§ EXERCISE DIRECTIONS
Without copying any picture, return all lines below exactly.

§ DATA TO USE
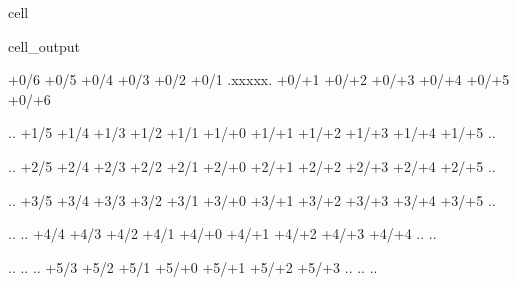 \documentclass[letterpaper,10pt,english]{jupyterBook}
\begin{document}
\begin{sphinxuseclass}{cell}
\begin{sphinxVerbatimOutput}
\begin{sphinxuseclass}{cell_output}
\begin{sphinxVerbatim}[commandchars=\\\{\}]
 \PYGZob{}+0/\PYGZhy{}6\PYGZcb{} \PYGZob{}+0/\PYGZhy{}5\PYGZcb{} \PYGZob{}+0/\PYGZhy{}4\PYGZcb{} \PYGZob{}+0/\PYGZhy{}3\PYGZcb{} \PYGZob{}+0/\PYGZhy{}2\PYGZcb{} \PYGZob{}+0/\PYGZhy{}1\PYGZcb{} .xxxxx. \PYGZob{}+0/+1\PYGZcb{} \PYGZob{}+0/+2\PYGZcb{} \PYGZob{}+0/+3\PYGZcb{} \PYGZob{}+0/+4\PYGZcb{} \PYGZob{}+0/+5\PYGZcb{} \PYGZob{}+0/+6\PYGZcb{} 



 .\PYGZus{}\PYGZus{}\PYGZus{}\PYGZus{}\PYGZus{}. \PYGZob{}+1/\PYGZhy{}5\PYGZcb{} \PYGZob{}+1/\PYGZhy{}4\PYGZcb{} \PYGZob{}+1/\PYGZhy{}3\PYGZcb{} \PYGZob{}+1/\PYGZhy{}2\PYGZcb{} \PYGZob{}+1/\PYGZhy{}1\PYGZcb{} \PYGZob{}+1/+0\PYGZcb{} \PYGZob{}+1/+1\PYGZcb{} \PYGZob{}+1/+2\PYGZcb{} \PYGZob{}+1/+3\PYGZcb{} \PYGZob{}+1/+4\PYGZcb{} \PYGZob{}+1/+5\PYGZcb{} .\PYGZus{}\PYGZus{}\PYGZus{}\PYGZus{}\PYGZus{}. 



 .\PYGZus{}\PYGZus{}\PYGZus{}\PYGZus{}\PYGZus{}. \PYGZob{}+2/\PYGZhy{}5\PYGZcb{} \PYGZob{}+2/\PYGZhy{}4\PYGZcb{} \PYGZob{}+2/\PYGZhy{}3\PYGZcb{} \PYGZob{}+2/\PYGZhy{}2\PYGZcb{} \PYGZob{}+2/\PYGZhy{}1\PYGZcb{} \PYGZob{}+2/+0\PYGZcb{} \PYGZob{}+2/+1\PYGZcb{} \PYGZob{}+2/+2\PYGZcb{} \PYGZob{}+2/+3\PYGZcb{} \PYGZob{}+2/+4\PYGZcb{} \PYGZob{}+2/+5\PYGZcb{} .\PYGZus{}\PYGZus{}\PYGZus{}\PYGZus{}\PYGZus{}. 



 .\PYGZus{}\PYGZus{}\PYGZus{}\PYGZus{}\PYGZus{}. \PYGZob{}+3/\PYGZhy{}5\PYGZcb{} \PYGZob{}+3/\PYGZhy{}4\PYGZcb{} \PYGZob{}+3/\PYGZhy{}3\PYGZcb{} \PYGZob{}+3/\PYGZhy{}2\PYGZcb{} \PYGZob{}+3/\PYGZhy{}1\PYGZcb{} \PYGZob{}+3/+0\PYGZcb{} \PYGZob{}+3/+1\PYGZcb{} \PYGZob{}+3/+2\PYGZcb{} \PYGZob{}+3/+3\PYGZcb{} \PYGZob{}+3/+4\PYGZcb{} \PYGZob{}+3/+5\PYGZcb{} .\PYGZus{}\PYGZus{}\PYGZus{}\PYGZus{}\PYGZus{}. 



 .\PYGZus{}\PYGZus{}\PYGZus{}\PYGZus{}\PYGZus{}. .\PYGZus{}\PYGZus{}\PYGZus{}\PYGZus{}\PYGZus{}. \PYGZob{}+4/\PYGZhy{}4\PYGZcb{} \PYGZob{}+4/\PYGZhy{}3\PYGZcb{} \PYGZob{}+4/\PYGZhy{}2\PYGZcb{} \PYGZob{}+4/\PYGZhy{}1\PYGZcb{} \PYGZob{}+4/+0\PYGZcb{} \PYGZob{}+4/+1\PYGZcb{} \PYGZob{}+4/+2\PYGZcb{} \PYGZob{}+4/+3\PYGZcb{} \PYGZob{}+4/+4\PYGZcb{} .\PYGZus{}\PYGZus{}\PYGZus{}\PYGZus{}\PYGZus{}. .\PYGZus{}\PYGZus{}\PYGZus{}\PYGZus{}\PYGZus{}. 



 .\PYGZus{}\PYGZus{}\PYGZus{}\PYGZus{}\PYGZus{}. .\PYGZus{}\PYGZus{}\PYGZus{}\PYGZus{}\PYGZus{}. .\PYGZus{}\PYGZus{}\PYGZus{}\PYGZus{}\PYGZus{}. \PYGZob{}+5/\PYGZhy{}3\PYGZcb{} \PYGZob{}+5/\PYGZhy{}2\PYGZcb{} \PYGZob{}+5/\PYGZhy{}1\PYGZcb{} \PYGZob{}+5/+0\PYGZcb{} \PYGZob{}+5/+1\PYGZcb{} \PYGZob{}+5/+2\PYGZcb{} \PYGZob{}+5/+3\PYGZcb{} .\PYGZus{}\PYGZus{}\PYGZus{}\PYGZus{}\PYGZus{}. .\PYGZus{}\PYGZus{}\PYGZus{}\PYGZus{}\PYGZus{}. .\PYGZus{}\PYGZus{}\PYGZus{}\PYGZus{}\PYGZus{}. 




\end{sphinxVerbatim}
\end{sphinxuseclass}
\end{sphinxVerbatimOutput}
\end{sphinxuseclass}
\end{document}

§ REPLY
 \documentclass[letterpaper,10pt,english]{jupyterBook}
\begin{document}
\begin{sphinxuseclass}{cell}
\begin{sphinxVerbatimOutput}
\begin{sphinxuseclass}{cell_output}
\begin{sphinxVerbatim}[commandchars=\\\{\}]
 \PYGZob{}+0/\PYGZhy{}6\PYGZcb{} \PYGZob{}+0/\PYGZhy{}5\PYGZcb{} \PYGZob{}+0/\PYGZhy{}4\PYGZcb{} \PYGZob{}+0/\PYGZhy{}3\PYGZcb{} \PYGZob{}+0/\PYGZhy{}2\PYGZcb{} \PYGZob{}+0/\PYGZhy{}1\PYGZcb{} .xxxxx. \PYGZob{}+0/+1\PYGZcb{} \PYGZob{}+0/+2\PYGZcb{} \PYGZob{}+0/+3\PYGZcb{} \PYGZob{}+0/+4\PYGZcb{} \PYGZob{}+0/+5\PYGZcb{} \PYGZob{}+0/+6\PYGZcb{} 



 .\PYGZus{}\PYGZus{}\PYGZus{}\PYGZus{}\PYGZus{}. \PYGZob{}+1/\PYGZhy{}5\PYGZcb{} \PYGZob{}+1/\PYGZhy{}4\PYGZcb{} \PYGZob{}+1/\PYGZhy{}3\PYGZcb{} \PYGZob{}+1/\PYGZhy{}2\PYGZcb{} \PYGZob{}+1/\PYGZhy{}1\PYGZcb{} \PYGZob{}+1/+0\PYGZcb{} \PYGZob{}+1/+1\PYGZcb{} \PYGZob{}+1/+2\PYGZcb{} \PYGZob{}+1/+3\PYGZcb{} \PYGZob{}+1/+4\PYGZcb{} \PYGZob{}+1/+5\PYGZcb{} .\PYGZus{}\PYGZus{}\PYGZus{}\PYGZus{}\PYGZus{}. 



 .\PYGZus{}\PYGZus{}\PYGZus{}\PYGZus{}\PYGZus{}. \PYGZob{}+2/\PYGZhy{}5\PYGZcb{} \PYGZob{}+2/\PYGZhy{}4\PYGZcb{} \PYGZob{}+2/\PYGZhy{}3\PYGZcb{} \PYGZob{}+2/\PYGZhy{}2\PYGZcb{} \PYGZob{}+2/\PYGZhy{}1\PYGZcb{} \PYGZob{}+2/+0\PYGZcb{} \PYGZob{}+2/+1\PYGZcb{} \PYGZob{}+2/+2\PYGZcb{} \PYGZob{}+2/+3\PYGZcb{} \PYGZob{}+2/+4\PYGZcb{} \PYGZob{}+2/+5\PYGZcb{} .\PYGZus{}\PYGZus{}\PYGZus{}\PYGZus{}\PYGZus{}. 



 .\PYGZus{}\PYGZus{}\PYGZus{}\PYGZus{}\PYGZus{}. \PYGZob{}+3/\PYGZhy{}5\PYGZcb{} \PYGZob{}+3/\PYGZhy{}4\PYGZcb{} \PYGZob{}+3/\PYGZhy{}3\PYGZcb{} \PYGZob{}+3/\PYGZhy{}2\PYGZcb{} \PYGZob{}+3/\PYGZhy{}1\PYGZcb{} \PYGZob{}+3/+0\PYGZcb{} \PYGZob{}+3/+1\PYGZcb{} \PYGZob{}+3/+2\PYGZcb{} \PYGZob{}+3/+3\PYGZcb{} \PYGZob{}+3/+4\PYGZcb{} \PYGZob{}+3/+5\PYGZcb{} .\PYGZus{}\PYGZus{}\PYGZus{}\PYGZus{}\PYGZus{}. 



 .\PYGZus{}\PYGZus{}\PYGZus{}\PYGZus{}\PYGZus{}. .\PYGZus{}\PYGZus{}\PYGZus{}\PYGZus{}\PYGZus{}. \PYGZob{}+4/\PYGZhy{}4\PYGZcb{} \PYGZob{}+4/\PYGZhy{}3\PYGZcb{} \PYGZob{}+4/\PYGZhy{}2\PYGZcb{} \PYGZob{}+4/\PYGZhy{}1\PYGZcb{} \PYGZob{}+4/+0\PYGZcb{} \PYGZob{}+4/+1\PYGZcb{} \PYGZob{}+4/+2\PYGZcb{} \PYGZob{}+4/+3\PYGZcb{} \PYGZob{}+4/+4\PYGZcb{} .\PYGZus{}\PYGZus{}\PYGZus{}\PYGZus{}\PYGZus{}. .\PYGZus{}\PYGZus{}\PYGZus{}\PYGZus{}\PYGZus{}. 



 .\PYGZus{}\PYGZus{}\PYGZus{}\PYGZus{}\PYGZus{}. .\PYGZus{}\PYGZus{}\PYGZus{}\PYGZus{}\PYGZus{}. .\PYGZus{}\PYGZus{}\PYGZus{}\PYGZus{}\PYGZus{}. \PYGZob{}+5/\PYGZhy{}3\PYGZcb{} \PYGZob{}+5/\PYGZhy{}2\PYGZcb{} \PYGZob{}+5/\PYGZhy{}1\PYGZcb{} \PYGZob{}+5/+0\PYGZcb{} \PYGZob{}+5/+1\PYGZcb{} \PYGZob{}+5/+2\PYGZcb{} \PYGZob{}+5/+3\PYGZcb{} .\PYGZus{}\PYGZus{}\PYGZus{}\PYGZus{}\PYGZus{}. .\PYGZus{}\PYGZus{}\PYGZus{}\PYGZus{}\PYGZus{}. .\PYGZus{}\PYGZus{}\PYGZus{}\PYGZus{}\PYGZus{}. 




\end{sphinxVerbatim}
\end{sphinxuseclass}
\end{sphinxVerbatimOutput}
\end{sphinxuseclass}
\end{document}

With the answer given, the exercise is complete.